##### DOKUMENT #####

Gehörsverletzung durch Versagung der Akteneinsicht


Leitsatz

1. NV: Das Gericht verletzt den Anspruch auf rechtliches Gehör, wenn es eine beantragte Akteneinsicht versagt, ohne dass ein rechtlich anzuerkennender Grund hierfür vorliegt.

2. NV: Beantragt ein erst kurz vor der mündlichen Verhandlung mandatierter Prozessbevollmächtigter Akteneinsicht, kann sich daraus ein erheblicher Grund für die Verlegung des Termins ergeben.

Tenor

Auf die Beschwerde der Kläger wegen Nichtzulassung der Revision wird das Urteil des [X.] vom 22.03.2022 - 8 K 1749/19 aufgehoben.

Die Sache wird an das [X.] zur anderweitigen Verhandlung und Entscheidung zurückverwiesen.

Diesem wird die Entscheidung über die Kosten des Beschwerdeverfahrens übertragen.

Tatbestand

I.

#####

DIE AUFGABE: Extrahieren Sie aus dem Beschluss zur Akteneinsicht den Abschnitt zwischen „1. NV: Das Gericht“ und „und Entscheidung zurückverwiesen.“, beide einschließlich, unverändert.

##### GESPEICHERTE ZEILEN #####

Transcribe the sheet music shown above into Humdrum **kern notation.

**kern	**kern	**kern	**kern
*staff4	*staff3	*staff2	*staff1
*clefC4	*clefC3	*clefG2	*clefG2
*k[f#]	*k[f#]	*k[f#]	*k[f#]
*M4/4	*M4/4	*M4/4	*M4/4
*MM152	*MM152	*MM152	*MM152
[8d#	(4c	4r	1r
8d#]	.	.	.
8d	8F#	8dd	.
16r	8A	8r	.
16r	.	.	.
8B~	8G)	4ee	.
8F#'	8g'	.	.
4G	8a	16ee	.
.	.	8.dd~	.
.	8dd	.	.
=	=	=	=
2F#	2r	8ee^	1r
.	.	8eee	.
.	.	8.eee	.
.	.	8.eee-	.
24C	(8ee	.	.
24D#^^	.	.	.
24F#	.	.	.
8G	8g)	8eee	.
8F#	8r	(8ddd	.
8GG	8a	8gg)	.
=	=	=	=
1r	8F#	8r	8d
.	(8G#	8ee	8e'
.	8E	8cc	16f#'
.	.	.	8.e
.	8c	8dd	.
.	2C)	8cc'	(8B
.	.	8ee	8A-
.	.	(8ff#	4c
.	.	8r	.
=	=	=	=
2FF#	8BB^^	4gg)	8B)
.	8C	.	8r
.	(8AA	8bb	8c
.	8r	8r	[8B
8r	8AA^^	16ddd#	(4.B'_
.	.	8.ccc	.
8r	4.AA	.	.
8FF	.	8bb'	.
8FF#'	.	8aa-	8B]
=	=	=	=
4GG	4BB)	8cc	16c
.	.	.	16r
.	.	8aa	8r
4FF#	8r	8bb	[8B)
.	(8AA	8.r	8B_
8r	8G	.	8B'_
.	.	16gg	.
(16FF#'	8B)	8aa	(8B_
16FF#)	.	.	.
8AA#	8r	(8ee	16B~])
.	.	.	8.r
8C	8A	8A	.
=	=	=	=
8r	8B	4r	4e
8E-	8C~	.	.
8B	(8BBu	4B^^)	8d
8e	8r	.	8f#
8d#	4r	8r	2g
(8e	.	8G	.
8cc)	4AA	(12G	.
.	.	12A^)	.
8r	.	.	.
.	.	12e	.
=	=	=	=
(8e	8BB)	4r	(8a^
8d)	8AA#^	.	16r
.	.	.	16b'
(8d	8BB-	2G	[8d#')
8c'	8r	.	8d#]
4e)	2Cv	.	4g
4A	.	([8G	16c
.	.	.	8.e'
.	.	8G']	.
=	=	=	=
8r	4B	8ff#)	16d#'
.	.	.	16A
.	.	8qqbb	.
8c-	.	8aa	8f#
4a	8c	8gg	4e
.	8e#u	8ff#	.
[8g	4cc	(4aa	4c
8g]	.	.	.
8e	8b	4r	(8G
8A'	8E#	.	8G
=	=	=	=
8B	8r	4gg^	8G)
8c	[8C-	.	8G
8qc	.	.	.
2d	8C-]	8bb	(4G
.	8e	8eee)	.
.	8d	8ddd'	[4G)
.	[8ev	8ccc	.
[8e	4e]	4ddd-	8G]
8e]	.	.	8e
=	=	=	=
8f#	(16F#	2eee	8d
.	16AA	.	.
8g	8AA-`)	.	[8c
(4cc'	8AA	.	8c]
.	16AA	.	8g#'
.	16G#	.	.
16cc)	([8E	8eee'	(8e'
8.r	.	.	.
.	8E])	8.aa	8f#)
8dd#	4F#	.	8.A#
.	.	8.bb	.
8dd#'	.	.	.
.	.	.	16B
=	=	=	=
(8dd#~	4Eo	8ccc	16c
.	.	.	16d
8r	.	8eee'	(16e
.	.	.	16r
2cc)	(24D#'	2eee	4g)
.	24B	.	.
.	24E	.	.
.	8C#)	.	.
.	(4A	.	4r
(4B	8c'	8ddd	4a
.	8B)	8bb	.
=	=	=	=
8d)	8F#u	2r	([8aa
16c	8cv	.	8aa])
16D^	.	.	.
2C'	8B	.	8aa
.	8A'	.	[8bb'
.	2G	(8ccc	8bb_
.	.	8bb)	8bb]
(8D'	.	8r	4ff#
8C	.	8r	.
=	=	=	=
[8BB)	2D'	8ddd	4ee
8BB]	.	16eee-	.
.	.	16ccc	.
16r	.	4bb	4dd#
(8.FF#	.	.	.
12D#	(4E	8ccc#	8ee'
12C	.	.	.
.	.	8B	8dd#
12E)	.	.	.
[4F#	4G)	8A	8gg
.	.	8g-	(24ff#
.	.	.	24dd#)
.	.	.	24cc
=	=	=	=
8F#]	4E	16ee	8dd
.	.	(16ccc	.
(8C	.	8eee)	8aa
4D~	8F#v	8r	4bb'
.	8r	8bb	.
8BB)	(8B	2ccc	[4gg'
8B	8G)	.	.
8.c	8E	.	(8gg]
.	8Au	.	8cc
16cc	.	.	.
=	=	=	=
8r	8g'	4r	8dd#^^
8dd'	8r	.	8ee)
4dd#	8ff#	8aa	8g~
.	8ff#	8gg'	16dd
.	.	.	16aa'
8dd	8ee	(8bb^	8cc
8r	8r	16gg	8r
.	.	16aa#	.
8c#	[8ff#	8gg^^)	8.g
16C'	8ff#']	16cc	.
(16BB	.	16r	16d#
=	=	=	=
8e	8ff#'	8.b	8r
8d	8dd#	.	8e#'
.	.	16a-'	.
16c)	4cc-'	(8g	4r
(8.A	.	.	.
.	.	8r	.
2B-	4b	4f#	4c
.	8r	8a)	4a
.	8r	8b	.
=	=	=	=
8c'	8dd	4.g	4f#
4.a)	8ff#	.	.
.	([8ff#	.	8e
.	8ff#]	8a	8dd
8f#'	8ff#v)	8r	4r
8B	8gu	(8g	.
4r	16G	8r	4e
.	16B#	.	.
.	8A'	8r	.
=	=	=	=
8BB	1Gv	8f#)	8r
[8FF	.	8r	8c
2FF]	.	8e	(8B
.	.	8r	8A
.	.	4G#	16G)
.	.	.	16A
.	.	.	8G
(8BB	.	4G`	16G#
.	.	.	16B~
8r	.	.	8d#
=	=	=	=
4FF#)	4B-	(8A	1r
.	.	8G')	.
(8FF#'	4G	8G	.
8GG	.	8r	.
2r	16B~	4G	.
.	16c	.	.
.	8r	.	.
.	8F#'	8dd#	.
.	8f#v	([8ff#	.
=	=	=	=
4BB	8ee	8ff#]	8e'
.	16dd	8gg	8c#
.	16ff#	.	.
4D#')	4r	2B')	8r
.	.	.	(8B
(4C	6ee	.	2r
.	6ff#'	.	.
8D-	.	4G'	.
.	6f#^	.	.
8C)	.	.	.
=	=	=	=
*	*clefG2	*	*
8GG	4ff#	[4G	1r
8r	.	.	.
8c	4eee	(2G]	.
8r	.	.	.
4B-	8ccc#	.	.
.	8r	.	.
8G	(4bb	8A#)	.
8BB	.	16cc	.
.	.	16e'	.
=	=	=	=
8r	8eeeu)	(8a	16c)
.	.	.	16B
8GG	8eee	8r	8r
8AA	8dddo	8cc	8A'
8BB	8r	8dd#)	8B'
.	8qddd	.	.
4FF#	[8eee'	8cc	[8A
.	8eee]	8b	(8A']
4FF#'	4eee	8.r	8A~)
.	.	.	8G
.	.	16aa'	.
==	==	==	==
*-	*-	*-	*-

#####

ERLEDIGTE AUFGABE:
1. NV: Das Gericht verletzt den Anspruch auf rechtliches Gehör, wenn es eine beantragte Akteneinsicht versagt, ohne dass ein rechtlich anzuerkennender Grund hierfür vorliegt.

2. NV: Beantragt ein erst kurz vor der mündlichen Verhandlung mandatierter Prozessbevollmächtigter Akteneinsicht, kann sich daraus ein erheblicher Grund für die Verlegung des Termins ergeben.

Tenor

Auf die Beschwerde der Kläger wegen Nichtzulassung der Revision wird das Urteil des [X.] vom 22.03.2022 - 8 K 1749/19 aufgehoben.

Die Sache wird an das [X.] zur anderweitigen Verhandlung und Entscheidung zurückverwiesen.